Partly, it’s self-satisfaction: each wry snipe at thespian ways removes us only
further from anything like real pain or sacrifice.
Their
Finest instead emerges from that keep-calm-and-carry-on
mentality determined to recast WW2 as a jolly, best-of-British romp: it’s
fish-and-chips in newspaper wrappers, pretty girls on bicycles, and a
pantomimic rendering of Dunkirk spirit via a caricatured crew (plucky heroine,
square-jawed Yank) forming their own cosy platoon. At the outset, Henry
Goodman’s Korda-like bigwig lists a successful picture’s key ingredients as
“authenticity, optimism, and a dog”. Scherfig’s film can claim two of these three,
enough to provide genteel matinee distraction – but it’s barely more
sophisticated in appealing to a modern audience.

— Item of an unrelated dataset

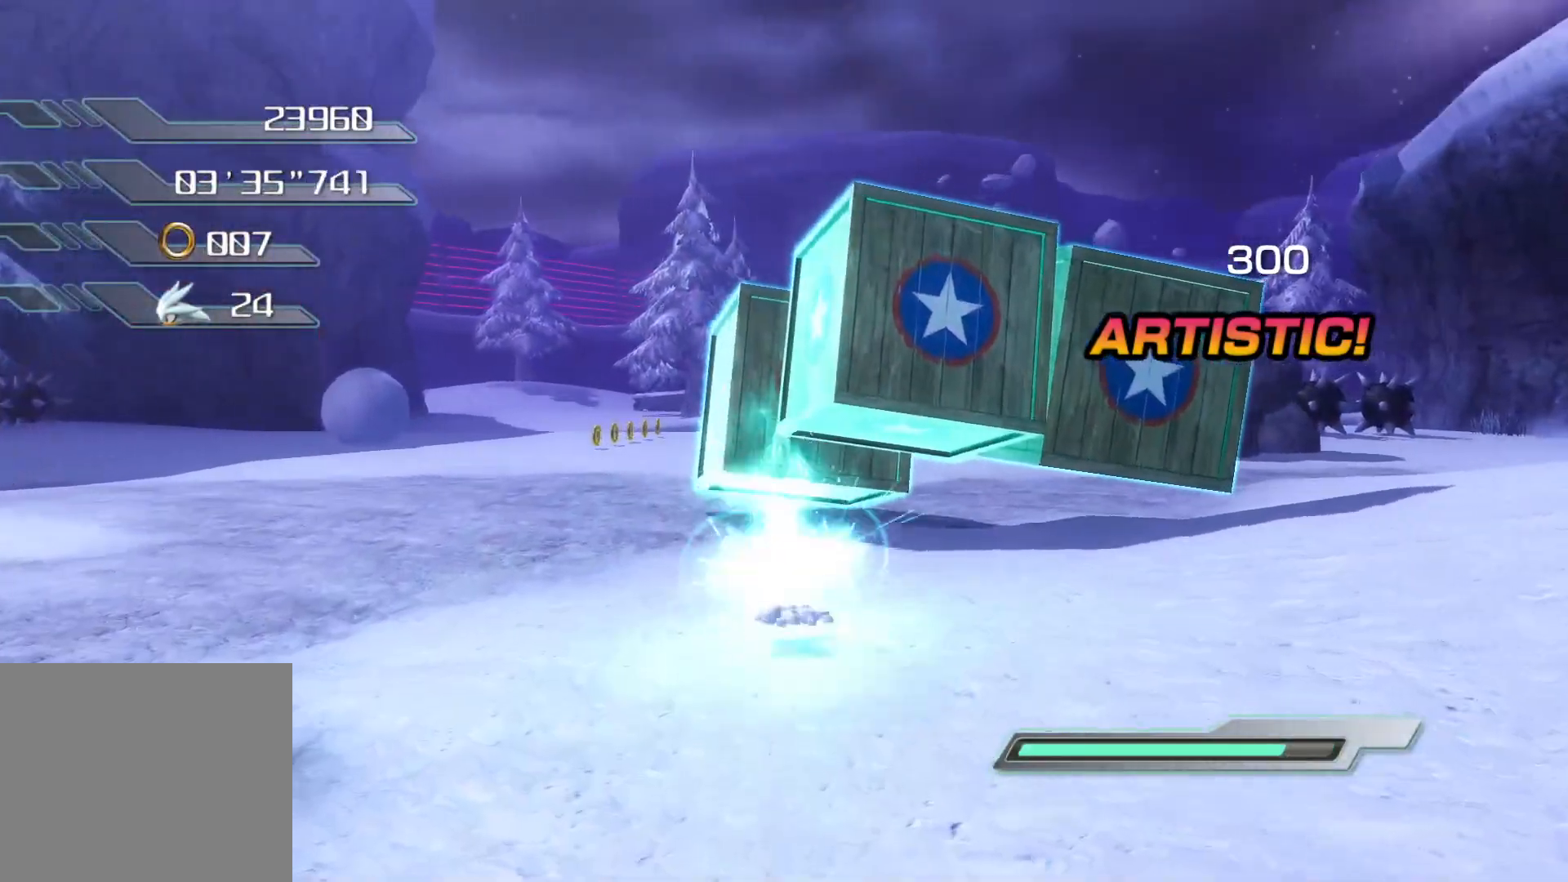
{"buttons": ["R2"], "left_stick": "up-left", "right_stick": "left", "events": [[50, "left_stick", "up-left"], [368, "right_stick", "left"]]}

Hollywood, meanwhile, is harking back to that late Fifties golden age when rich white men might still present as romantic mavericks. Warren Beatty’s Rules Don’t Apply (**, 12A, 127 mins), American cinema’s biggest financial flop of 2016, deploys a juicy Howard Hughes quote (“Never check an interesting fact”) to justify its entirely fictional love triangle between ageing satyr Hughes (Beatty himself), a self-improving starlet (Lily Collins), and her designated driver (Alden Ehrenreich), played out as a Kodachromed cruise down a Sunset Strip converted for the occasion into an erratic memory lane.
Familiar faces (Ed Harris, Annette Bening, Alec
Baldwin) prove subservient to the dominant creative force: Beatty-as-Hughes
emerges from the shadows after a half-hour, and begins pawing Collins in a
manner that might well put you off the movies forever. Poignant flickers arise
in its trade-off between innocence and experience, and its nostalgia feels more
sincere for emanating from someone who actually lived through the mythmaking.
Yet as Rules rambles on, it becomes
clear it’s been funnelled into a pretty fitful vehicle: a misfire caught
between lavishly expensive folly – a silver-screen Spruce Goose – and the
year’s best-appointed dad joke.
Their Finest and Rules Don't Apply open in cinemas nationwide today.